» MATERIAL SHOWN:

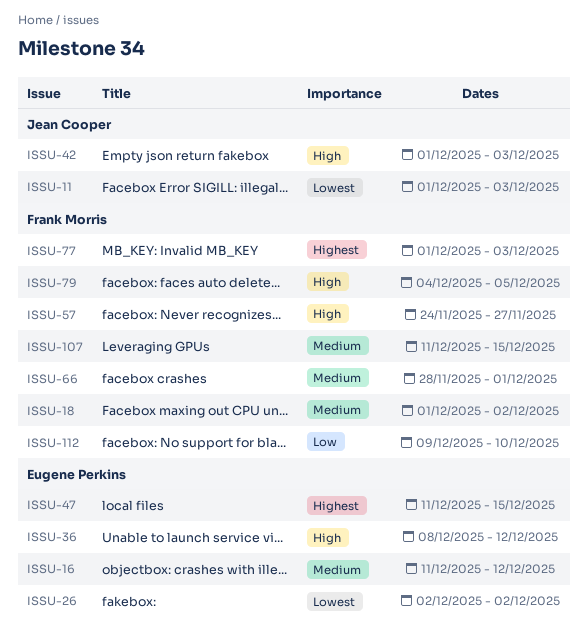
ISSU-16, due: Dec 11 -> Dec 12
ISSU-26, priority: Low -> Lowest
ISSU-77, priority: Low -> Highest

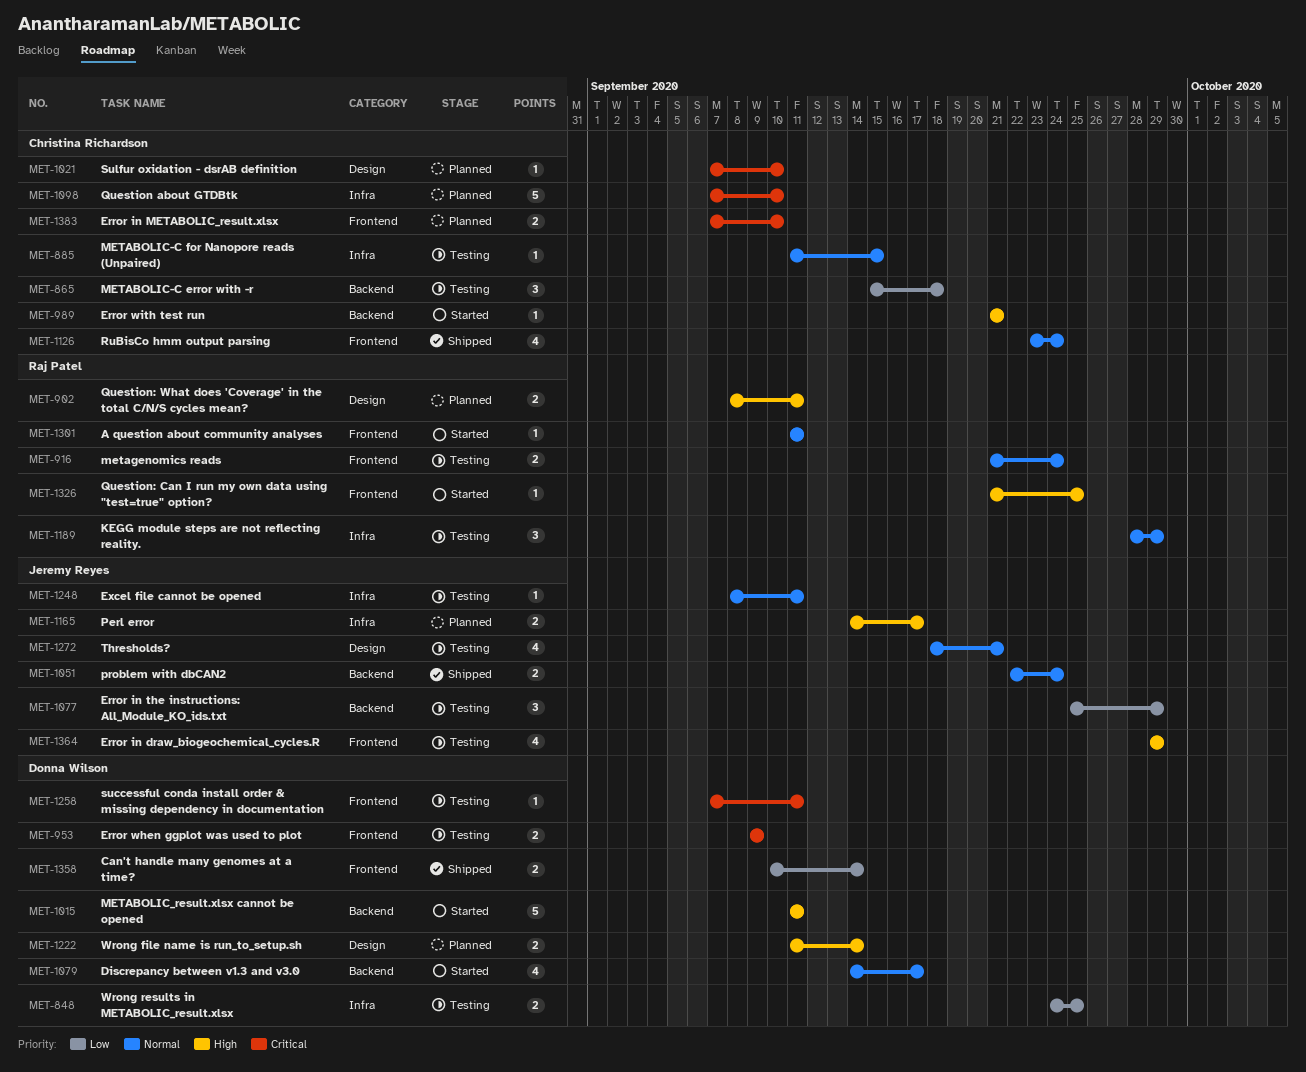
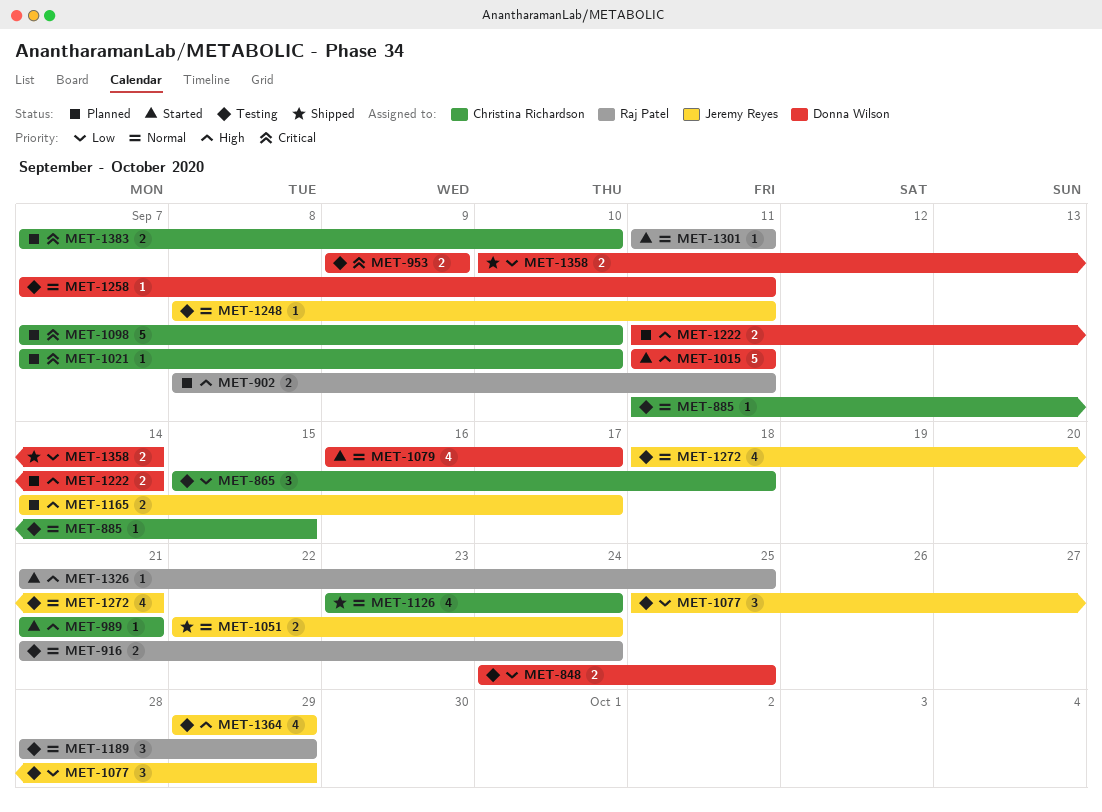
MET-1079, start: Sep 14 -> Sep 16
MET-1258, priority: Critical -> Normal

» INSTRUCTION:
Give the count of lines that hold the word "priority" in the listing above, with no other text.

» REPLY TO THE EXERCISE:
3